:: TEXT PASSAGE

Russia’s Coatings Industry Regains Stride
After sharp falls in
coatings volume
and value during
the recession,
Russia’s paint
market is once
again poised to
become the largest
in the region.
by Sean Milmo
European Correspondent
milmocw@rodpub.com
Russia is once again one of the fastest growing coatings markets in Europe with the strong likelihood that it will
soon be the region’s largest by value.
However there are doubts about whether it
will be able to keep up the pace of expansion.
Another key question is how much Russian
coatings producers will be able to take full advantage of growth of their domestic market in
the face of intense competition from coatings
companies elsewhere in Europe, particularly the
European Union.
The country with a population of 142 million
has been vulnerable to global economic downturns
because of its reliance on massive gas reserves and
to a lesser extent oil production capacity.
Russia’s economy tends to do well at times
of rising oil and gas prices, but it struggles when
oil and gas demand is plunging.
When the world went into recession in 2008,
the Russian economy collapsed. Gross domestic
product (GDP) whose level is the main influence
on coatings demand dropped by almost eight percent in 2009, with industrial production diving by
11 percent and manufacturing by 16 percent.
However the impact on the coatings sector, currently worth around $4 billion, was even greater
than that on GDP levels. Coatings production went
down in 2009 by almost 15 percent and demand by
17 percent, according to official Russian statistics.
The economy has now bounced back. GDP
rose by 3. 7 percent in 2010 and is expected to
increase at around four percent in 2011 and the
following year. But with coatings the trends have
been reversed with production and demand rising well above GDP rates.
Coatings production soared by 22 percent in
response to a 27 percent rise in total consumption to 1.1 million tons, close to its pre-recession
levels. Paint imports went up by 25 percent while
exports dropped by 21. 5 percent as booming domestic demand sucked in coatings normally destined for foreign markets.

::::
:: PROVIDED INFORMATION

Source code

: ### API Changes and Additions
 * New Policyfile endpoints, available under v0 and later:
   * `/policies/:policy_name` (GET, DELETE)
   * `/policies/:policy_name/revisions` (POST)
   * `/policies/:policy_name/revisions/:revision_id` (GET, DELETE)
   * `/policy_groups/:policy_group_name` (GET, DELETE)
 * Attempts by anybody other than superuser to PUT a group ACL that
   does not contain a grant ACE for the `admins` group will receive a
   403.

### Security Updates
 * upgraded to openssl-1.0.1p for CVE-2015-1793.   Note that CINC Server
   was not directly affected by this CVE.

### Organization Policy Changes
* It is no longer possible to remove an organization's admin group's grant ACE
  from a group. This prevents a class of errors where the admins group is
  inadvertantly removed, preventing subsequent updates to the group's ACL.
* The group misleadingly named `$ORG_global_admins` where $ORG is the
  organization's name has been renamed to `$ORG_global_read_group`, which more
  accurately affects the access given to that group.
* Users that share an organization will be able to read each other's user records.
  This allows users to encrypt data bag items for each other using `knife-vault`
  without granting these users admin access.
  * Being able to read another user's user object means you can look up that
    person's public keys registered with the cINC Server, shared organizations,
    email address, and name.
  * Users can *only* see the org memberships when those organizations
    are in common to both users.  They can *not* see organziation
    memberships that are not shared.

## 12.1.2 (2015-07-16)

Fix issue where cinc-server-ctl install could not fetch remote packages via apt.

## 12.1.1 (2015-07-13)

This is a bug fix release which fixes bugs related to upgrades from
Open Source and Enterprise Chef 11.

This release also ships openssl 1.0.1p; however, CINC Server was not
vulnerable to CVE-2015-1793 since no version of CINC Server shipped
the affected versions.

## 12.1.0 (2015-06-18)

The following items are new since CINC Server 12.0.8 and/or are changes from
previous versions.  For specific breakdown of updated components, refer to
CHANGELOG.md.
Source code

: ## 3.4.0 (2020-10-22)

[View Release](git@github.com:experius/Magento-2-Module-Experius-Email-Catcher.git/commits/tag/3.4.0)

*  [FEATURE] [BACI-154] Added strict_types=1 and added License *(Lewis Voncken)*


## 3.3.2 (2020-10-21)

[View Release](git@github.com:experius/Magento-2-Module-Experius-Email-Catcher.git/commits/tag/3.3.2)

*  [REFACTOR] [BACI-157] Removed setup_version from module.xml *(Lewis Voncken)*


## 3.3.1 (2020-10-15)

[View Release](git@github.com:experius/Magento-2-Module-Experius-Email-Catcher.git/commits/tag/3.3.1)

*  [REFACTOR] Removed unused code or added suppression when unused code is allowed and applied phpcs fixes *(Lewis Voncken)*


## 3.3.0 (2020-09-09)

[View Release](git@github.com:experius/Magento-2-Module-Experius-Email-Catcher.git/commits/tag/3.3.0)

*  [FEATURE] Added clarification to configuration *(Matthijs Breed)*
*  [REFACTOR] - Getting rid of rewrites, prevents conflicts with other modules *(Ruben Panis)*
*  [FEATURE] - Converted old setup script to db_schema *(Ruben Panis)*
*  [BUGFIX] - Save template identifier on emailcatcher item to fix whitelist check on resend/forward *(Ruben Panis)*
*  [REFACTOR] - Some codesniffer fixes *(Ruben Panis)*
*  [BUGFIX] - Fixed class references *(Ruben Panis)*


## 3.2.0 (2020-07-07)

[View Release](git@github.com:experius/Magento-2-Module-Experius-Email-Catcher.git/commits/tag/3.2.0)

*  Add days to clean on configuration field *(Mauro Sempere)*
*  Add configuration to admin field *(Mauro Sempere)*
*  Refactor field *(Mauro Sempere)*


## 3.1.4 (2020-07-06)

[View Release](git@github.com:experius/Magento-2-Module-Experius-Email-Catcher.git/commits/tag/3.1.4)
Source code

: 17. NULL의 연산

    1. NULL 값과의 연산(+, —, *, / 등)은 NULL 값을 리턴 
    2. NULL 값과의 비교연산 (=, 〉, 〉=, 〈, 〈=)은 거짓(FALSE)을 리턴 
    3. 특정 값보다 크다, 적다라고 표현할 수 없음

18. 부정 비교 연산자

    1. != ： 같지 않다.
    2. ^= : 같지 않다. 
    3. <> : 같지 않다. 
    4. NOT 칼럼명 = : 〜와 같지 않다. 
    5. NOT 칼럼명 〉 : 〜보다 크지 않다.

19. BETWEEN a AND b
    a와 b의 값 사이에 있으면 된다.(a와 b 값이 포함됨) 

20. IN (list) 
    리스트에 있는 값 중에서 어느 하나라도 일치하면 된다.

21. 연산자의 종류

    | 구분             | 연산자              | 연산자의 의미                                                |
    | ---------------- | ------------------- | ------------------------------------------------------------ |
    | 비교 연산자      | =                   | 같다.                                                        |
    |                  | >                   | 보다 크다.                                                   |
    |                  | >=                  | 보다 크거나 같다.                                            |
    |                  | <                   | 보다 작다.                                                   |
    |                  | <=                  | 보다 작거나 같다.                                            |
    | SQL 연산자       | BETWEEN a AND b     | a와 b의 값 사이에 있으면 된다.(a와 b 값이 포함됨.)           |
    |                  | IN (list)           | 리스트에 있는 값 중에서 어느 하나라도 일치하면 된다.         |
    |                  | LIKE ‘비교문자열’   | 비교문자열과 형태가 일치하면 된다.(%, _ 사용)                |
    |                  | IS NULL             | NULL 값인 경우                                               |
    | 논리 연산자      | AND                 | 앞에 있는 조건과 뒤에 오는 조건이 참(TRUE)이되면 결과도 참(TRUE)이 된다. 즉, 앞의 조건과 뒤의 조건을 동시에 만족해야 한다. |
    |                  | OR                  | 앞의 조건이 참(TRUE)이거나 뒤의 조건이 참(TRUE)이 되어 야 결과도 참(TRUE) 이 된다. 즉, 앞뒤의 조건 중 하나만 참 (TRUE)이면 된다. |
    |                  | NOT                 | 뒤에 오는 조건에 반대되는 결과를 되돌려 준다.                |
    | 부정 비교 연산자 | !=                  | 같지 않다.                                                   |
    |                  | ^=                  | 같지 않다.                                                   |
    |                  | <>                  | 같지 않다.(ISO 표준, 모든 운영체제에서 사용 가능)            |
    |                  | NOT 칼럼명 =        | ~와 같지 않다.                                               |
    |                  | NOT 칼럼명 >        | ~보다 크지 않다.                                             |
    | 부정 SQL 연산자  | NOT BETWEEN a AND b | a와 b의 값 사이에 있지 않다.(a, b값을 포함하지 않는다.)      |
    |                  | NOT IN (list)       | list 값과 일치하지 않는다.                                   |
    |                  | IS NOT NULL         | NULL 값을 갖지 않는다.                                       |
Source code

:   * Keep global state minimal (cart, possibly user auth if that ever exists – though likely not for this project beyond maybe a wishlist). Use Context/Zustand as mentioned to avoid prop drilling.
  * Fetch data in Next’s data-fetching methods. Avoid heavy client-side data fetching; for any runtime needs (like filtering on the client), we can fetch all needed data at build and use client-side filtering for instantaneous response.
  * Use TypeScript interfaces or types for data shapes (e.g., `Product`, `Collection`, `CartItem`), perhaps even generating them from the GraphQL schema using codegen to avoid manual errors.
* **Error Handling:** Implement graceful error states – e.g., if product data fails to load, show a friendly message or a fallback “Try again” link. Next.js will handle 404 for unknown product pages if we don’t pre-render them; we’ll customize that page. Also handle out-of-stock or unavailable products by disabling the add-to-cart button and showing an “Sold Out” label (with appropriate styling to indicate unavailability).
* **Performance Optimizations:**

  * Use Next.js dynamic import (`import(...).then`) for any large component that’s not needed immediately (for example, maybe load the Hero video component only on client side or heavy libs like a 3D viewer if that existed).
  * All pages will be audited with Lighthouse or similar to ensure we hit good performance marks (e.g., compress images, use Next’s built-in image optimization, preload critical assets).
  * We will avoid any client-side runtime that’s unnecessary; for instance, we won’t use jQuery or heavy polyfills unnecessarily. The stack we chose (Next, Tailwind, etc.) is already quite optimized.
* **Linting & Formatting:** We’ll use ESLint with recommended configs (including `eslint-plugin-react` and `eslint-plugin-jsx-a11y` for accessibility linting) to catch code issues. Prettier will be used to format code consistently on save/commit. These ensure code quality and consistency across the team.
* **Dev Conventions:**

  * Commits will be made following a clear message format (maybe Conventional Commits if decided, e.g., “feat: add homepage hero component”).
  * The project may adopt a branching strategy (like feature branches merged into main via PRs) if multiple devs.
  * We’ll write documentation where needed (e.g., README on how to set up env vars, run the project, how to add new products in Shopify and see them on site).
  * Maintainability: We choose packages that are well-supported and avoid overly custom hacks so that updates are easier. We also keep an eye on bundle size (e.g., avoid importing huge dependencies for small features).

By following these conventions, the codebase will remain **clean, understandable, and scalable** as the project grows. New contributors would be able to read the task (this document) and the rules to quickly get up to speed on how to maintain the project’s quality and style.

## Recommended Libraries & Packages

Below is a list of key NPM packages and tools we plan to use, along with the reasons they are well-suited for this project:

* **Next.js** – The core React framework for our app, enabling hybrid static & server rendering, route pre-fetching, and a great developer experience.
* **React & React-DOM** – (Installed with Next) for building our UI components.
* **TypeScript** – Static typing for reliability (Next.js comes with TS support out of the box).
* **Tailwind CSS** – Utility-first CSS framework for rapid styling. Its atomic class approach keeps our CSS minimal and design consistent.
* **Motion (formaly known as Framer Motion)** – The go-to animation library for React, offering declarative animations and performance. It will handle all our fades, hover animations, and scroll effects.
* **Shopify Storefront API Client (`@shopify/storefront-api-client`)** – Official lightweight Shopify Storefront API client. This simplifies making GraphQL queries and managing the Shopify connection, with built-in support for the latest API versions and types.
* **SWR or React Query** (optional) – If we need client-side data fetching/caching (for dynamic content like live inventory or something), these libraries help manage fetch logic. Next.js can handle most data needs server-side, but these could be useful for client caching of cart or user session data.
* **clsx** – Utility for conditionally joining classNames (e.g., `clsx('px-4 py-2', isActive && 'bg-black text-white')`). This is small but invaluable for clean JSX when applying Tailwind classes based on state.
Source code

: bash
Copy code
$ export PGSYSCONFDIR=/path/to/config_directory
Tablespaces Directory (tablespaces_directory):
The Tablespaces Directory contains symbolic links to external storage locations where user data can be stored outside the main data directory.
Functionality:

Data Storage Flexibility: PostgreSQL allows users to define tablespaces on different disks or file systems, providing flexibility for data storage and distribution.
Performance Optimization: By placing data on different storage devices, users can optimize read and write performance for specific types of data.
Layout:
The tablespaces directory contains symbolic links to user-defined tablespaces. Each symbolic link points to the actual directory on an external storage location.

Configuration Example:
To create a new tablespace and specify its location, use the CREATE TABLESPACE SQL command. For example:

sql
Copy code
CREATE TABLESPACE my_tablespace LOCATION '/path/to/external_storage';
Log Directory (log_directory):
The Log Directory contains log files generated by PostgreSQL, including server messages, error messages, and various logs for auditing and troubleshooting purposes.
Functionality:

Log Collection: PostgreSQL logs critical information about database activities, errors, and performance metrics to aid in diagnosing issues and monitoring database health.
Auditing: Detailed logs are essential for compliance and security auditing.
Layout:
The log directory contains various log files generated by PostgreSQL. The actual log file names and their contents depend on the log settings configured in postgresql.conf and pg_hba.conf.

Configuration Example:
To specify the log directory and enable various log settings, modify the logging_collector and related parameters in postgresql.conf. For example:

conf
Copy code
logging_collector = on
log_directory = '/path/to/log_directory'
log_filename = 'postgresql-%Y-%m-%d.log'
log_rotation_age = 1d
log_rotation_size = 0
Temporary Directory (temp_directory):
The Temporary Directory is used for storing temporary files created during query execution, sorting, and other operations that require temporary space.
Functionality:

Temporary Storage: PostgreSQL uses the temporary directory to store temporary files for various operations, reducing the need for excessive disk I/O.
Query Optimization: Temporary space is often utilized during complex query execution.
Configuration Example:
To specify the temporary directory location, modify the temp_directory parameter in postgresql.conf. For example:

::::

REQUEST 1: In the article on Russia's coatings industry, by how much did gross domestic product drop in 2009?
REQUEST 2: List each measure that the article on Russia's coatings industry says fell in 2009, with the size of its fall.
REQUEST 3: Pick up the article on Russia's coatings industry after its final sentence and write the next paragraph.

RESPONSE AREA 1: By almost eight percent.

RESPONSE AREA 2:
- Gross domestic product: almost 8 percent
- Industrial production: 11 percent
- Manufacturing: 16 percent
- Coatings production: almost 15 percent
- Coatings demand: 17 percent

RESPONSE AREA 3:
The market has continued to grow at a strong
pace in 2011 although not as rapidly as last year.
“ The main driving force behind the growth is the
growth of GDP and the stable rouble (the Russian
currency),” said Janno Jaju, senior vice-president
responsible for the Russian business of Tikkurila,
the Finnish coatings company, a third of whose
annual sales are now in Russia.
Imports made up around 25 percent of the
Russian coatings market last year, while in volume terms the share is around 20 percent. In addition a large amount of coatings raw materials
are imported because of the shortage of production capacity in resins, pigments, additives
and other speciality chemicals.
An increasing proportion of local coatings
are made in plants owned by foreign companies,
mainly from the EU from where investment in
coatings and related sectors has steadily been increasing in recent years.
This investment has given foreign producers
a strong position in the Russian market, particularly in sectors for added-value products.
Tikkurila, which has two plants in Russia
and a third in neighbouring Ukraine, is market
leader in decorative paints with an 18 percent
share, well ahead of the Russian producer Empils in second position with seven percent.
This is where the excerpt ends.